Sodium bicarbonate is a well described therapy for flecainide toxicity. It has been demonstrated that both alkalization and increased sodium concentration reverse flecainide effects on Purkinje fibers in animal models. This may be caused by accelerating flecainide molecule dissociation from the sodium channel receptor and by competitive inhibition, but the mechanism is not fully understood [12]. In our patient, prompt sodium bicarbonate administration resulted in rapid resolution of the patient’s device failure to capture and cardiogenic shock. Cardiac pacing has previously been described as a treatment for flecainide toxicity [13]. While it may be helpful when patients present with complete heart block, our case and other cases described in the literature suggest that cardiac pacing may be of minimal benefit when the predominant issue is QRS widening [14,15]. Acidification of the urine has been shown to increase urinary excretion of flecainide, but there is little data available on its clinical role in the setting of flecainide toxicity, and it was not pursued in the treatment of this patient [16].

In the patient described, the etiology of flecainide toxicity was an acute kidney injury, which has been recognized as a common trigger.

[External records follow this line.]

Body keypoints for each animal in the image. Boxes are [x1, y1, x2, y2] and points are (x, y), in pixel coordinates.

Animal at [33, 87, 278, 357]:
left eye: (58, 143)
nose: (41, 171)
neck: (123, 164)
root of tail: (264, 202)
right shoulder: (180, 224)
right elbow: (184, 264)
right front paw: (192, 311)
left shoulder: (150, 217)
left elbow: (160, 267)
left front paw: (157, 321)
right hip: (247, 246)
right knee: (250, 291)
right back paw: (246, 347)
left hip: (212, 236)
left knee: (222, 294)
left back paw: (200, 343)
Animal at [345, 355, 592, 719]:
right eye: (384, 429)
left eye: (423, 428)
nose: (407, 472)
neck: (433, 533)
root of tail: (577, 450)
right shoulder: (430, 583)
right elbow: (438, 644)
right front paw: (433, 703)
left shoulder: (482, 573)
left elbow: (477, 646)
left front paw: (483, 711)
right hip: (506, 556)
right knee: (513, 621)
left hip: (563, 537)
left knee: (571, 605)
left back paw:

Flecainide is eliminated from the body by renal excretion and the hepatic cytochrome P450 CYP2D6 enzyme. The primary elimination mechanism is renal excretion and, in the setting of normal renal function, 80–90% of the drug is excreted into the urine [17]. In a patient with intact renal and hepatic function, the medication’s plasma half-life is approximately 12–26 hours. However, studies have demonstrated that the medication has a highly variable plasma half-life in the setting of renal dysfunction, and its usage requires caution and dose adjustment in these circumstances [18]. An initial maximum oral dosage of 100 mg daily is typically recommended in patients with moderate to severe renal failure (creatinine clearance <35 ml/min) [19]. Importantly, flecainide cannot be removed with the use of hemodialysis. Furthermore, lower doses should be considered in elderly patients, as in our case. Some authors recommend altogether avoiding class I antiarrhythmic agents in very elderly patients due to their adverse effect profile [20]. Flecainide particularly must be used with caution in these patients due to the high probability of undiagnosed coronary artery disease. Flecainide also has a known negative inotropic effect and has been associated with increased mortality in heart failure patients, particularly among patients with heart failure with reduced ejection fraction [21]. Although data are scarce regarding the use of flecainide in patients with heart failure with preserved ejection fraction, we believe flecainide should be used with caution in these patients as well.

Conclusions

Flecainide is a class Ic antiarrhythmic agent with a narrow therapeutic index and a potent adverse effect profile. Our report describes a unique case of flecainide toxicity in a pacemaker-dependent patient. This case illustrates several important points regarding the treatment of patients with flecainide toxicity. When treating patients that have renal dysfunction and older patients with flecainide, physicians should exercise caution. Patients with acute kidney injury should have their medication discontinued or at least reduced until resolution. Particular care should be practiced when treating patients on flecainide, even when they are not pacemaker-dependent, as it is associated with the risk of iatrogenic complete heart block and risk of pacemaker failure to capture due to elevated myocardial capture thresholds. This could be more dramatic for patients that are pacemaker-dependent. Sodium bicarbonate is an effective therapy for flecainide toxicity.